> _ACTIVIDADES_:
1 > Enumera los tipos de personas de los que, según la columna sobre la salida de Elon Musk del gobierno, los mecanismos internos de las repúblicas buscan protegerlas.
2 > Transcribe tal cual el fragmento de la columna sobre la salida de Elon Musk del gobierno que va desde "El magnate, que" hasta "30 de mayo.".

> _TEXTO DE LECTURA_:
El magnate, que deja el Gobierno estadounidense, se va con sus cachuchas de adolescente, y nos deja el espectáculo patético de su lambonería inenarrable, su infantilismo de risa y su ojo negro

Elon Musk en el Despacho Oval de la Casa Blanca, el 30 de mayo.
Juan Gabriel Vásquez

Elon Musk se va del gobierno de Trump con la misma frivolidad con la que entró, y después de haber roto mucho menos de lo que quería romper. Dijo más de una vez, en la ronda mediática de despedidas que puso en escena, que las cosas habían resultado más difíciles de lo previsto: y es curioso pensarlo, pero es lo mismo que dijo Trump cuando llegó a gobernar por primera vez. (Quién iba a pensar que gobernar era tan difícil, dijo, en traducción libre, el triste personajillo.) Estos niñatos viven sorprendiéndose de que llevar cosas a cabo en la república no sea tan sencillo ni tan inmediato como hacerlo en sus empresas, y se irritan como niñatos y hacen pataletas a la vista de todos y sin sentido alguno del ridículo. Y no sé si alguien les haya explicado que sí, que es más difícil llevar una república que una empresa de su propiedad: entre otras cosas porque las repúblicas suelen tener mecanismos internos cuyo único objetivo es protegerlas de gente como ellos mismos. Protegerlas de los corruptos, de los acumuladores de poder, de los arbitrarios, de los venales. Algunos de esos mecanismos han opuesto algo de resistencia a los impulsos destructivos de Trump y Musk. De todas formas, es mucho lo que han logrado dañar a estas alturas, y es mucho lo que tardarán los Estados Unidos en reparar los daños.

> _DATOS PROPORCIONADOS_:
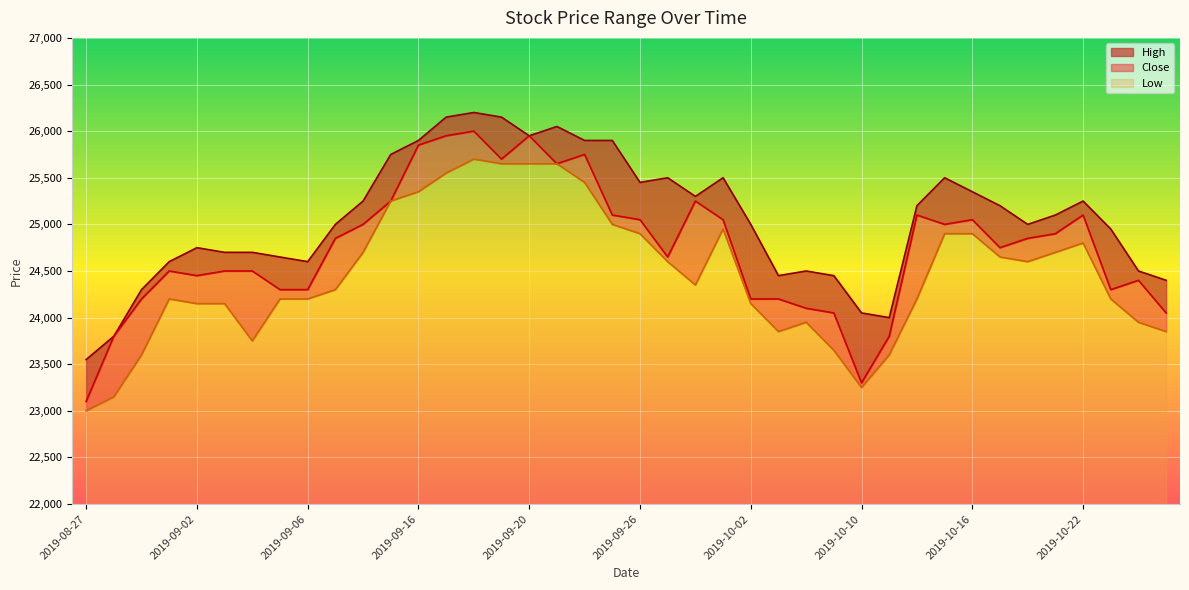

Which label corresponds to the smallest value in the chart?

2019-08-27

> _RESULTADOS_:
1 > Los corruptos, los acumuladores de poder, los arbitrarios y los venales.

2 >
El magnate, que deja el Gobierno estadounidense, se va con sus cachuchas de adolescente, y nos deja el espectáculo patético de su lambonería inenarrable, su infantilismo de risa y su ojo negro

Elon Musk en el Despacho Oval de la Casa Blanca, el 30 de mayo.